Mangroves in La Paz, Mexico | Photo: Martin Zimmer

Ecosystem Co-Design towards a sustainable Anthropocene

Thematic Focus

Humans have been changing their environment for ages by managing ecosystems and using their goods and services - increasingly recognized as ‘Anthropocene’. Some of those changes may be irreversible, others may be altered to maintain critical ecosystem processes and services. PA 4 addresses questions related to achieving a more sustainable Anthropocene. This would be characterised by humans actively shaping their environment with specific societal and ecological goals, explicitly paying attention to the influence of local action on regional and global scales.

Such strategy requires Ecosystem Co-Design, aiming to sustain or improve the provisioning of ecosystem services and their interface with society through science and participation of local human communities and relevant knowledge providers. This includes developing a new ‘conservationism’ with co-designed coastal ecosystems that most efficiently provide those ecosystem services most urgently needed and are able to tolerate ongoing environmental changes for maintaining or re-establishing critical processes and services of ecosystems.

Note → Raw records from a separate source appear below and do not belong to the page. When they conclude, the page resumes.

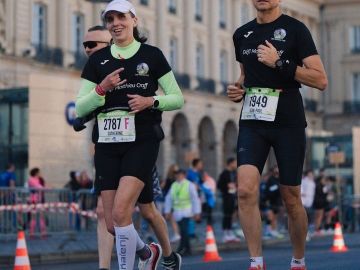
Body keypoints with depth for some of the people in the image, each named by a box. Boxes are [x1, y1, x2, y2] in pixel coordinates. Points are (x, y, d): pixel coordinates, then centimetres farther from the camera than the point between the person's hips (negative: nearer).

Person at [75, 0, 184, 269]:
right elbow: (80, 108, 5)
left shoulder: (152, 55, 2)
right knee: (112, 224, 4)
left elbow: (178, 98, 6)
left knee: (120, 212, -19)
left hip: (142, 142, -4)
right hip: (107, 145, 4)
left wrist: (152, 101, -12)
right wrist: (102, 89, -12)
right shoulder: (97, 60, 8)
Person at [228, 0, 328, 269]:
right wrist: (237, 88, 7)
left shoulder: (295, 29, -4)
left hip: (288, 123, -3)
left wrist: (280, 63, -18)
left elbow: (321, 80, -10)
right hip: (252, 122, 4)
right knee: (246, 190, -15)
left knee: (291, 199, 5)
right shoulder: (242, 34, 12)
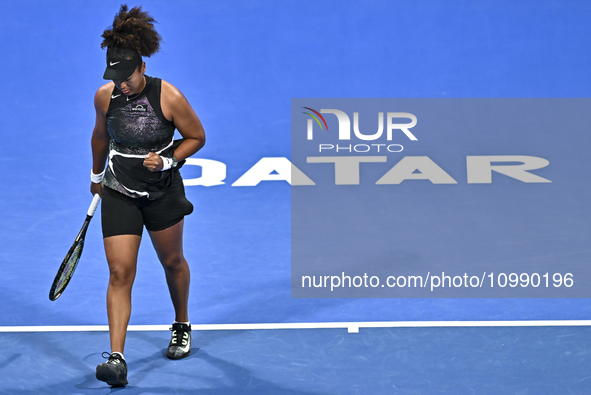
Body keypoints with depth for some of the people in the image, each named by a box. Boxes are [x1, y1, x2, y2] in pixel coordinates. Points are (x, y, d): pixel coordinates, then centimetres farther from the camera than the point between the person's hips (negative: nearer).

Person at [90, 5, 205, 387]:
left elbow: (197, 137, -5)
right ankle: (117, 358, -14)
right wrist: (97, 175, 23)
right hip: (119, 193, 1)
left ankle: (182, 326, 44)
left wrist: (167, 161, -20)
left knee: (172, 261, 17)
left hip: (163, 190, -1)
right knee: (120, 272, -9)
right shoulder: (104, 97, -9)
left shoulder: (170, 97, -18)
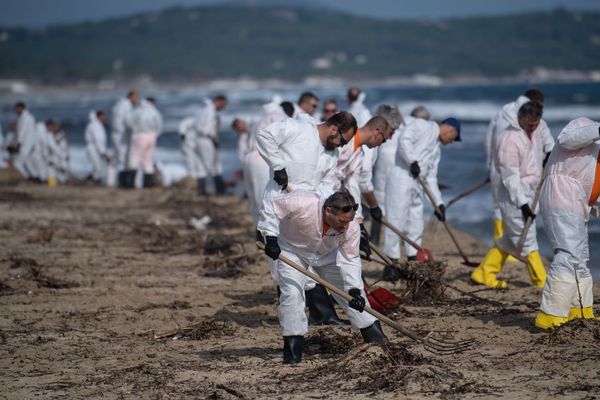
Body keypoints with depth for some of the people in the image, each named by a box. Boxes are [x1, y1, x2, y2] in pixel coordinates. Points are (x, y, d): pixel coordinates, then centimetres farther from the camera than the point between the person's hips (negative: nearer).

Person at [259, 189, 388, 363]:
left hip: (327, 253, 3)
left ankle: (376, 336, 11)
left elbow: (349, 260, -21)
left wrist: (354, 290, -32)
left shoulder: (351, 227, -29)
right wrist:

PA 4 works on approaches of how ecosystem management, conservation and co-design can be developed in the light of the ecosystem services required locally, regionally and globally. In this context, a well-defined approach to stakeholder engagement is of outmost importance to achieve genuine co-design, in order to prepare fair participation and negotiation, e.g., among governments, local users and stakeholders, opposing and competing interest groups[1] . The degree of uncertainties in assessing potential desirable and undesirable environmental changes resulting from ecosystem co-design showcases the need for integration of detailed knowledge, empirically based governance frameworks, and management systems that ensure sustainable ecosystem use.

In this PA, ecosystem processes which drive ecosystem services, as well as knowledge systems and society's relationship with ecosystems, are studied in a parallel and integrated manner. Known unknowns, unknown unknowns, and potential unexpected outcomes and consequences of Ecosystem Co-Design are identified, studied and analysed from ecological and societal perspectives.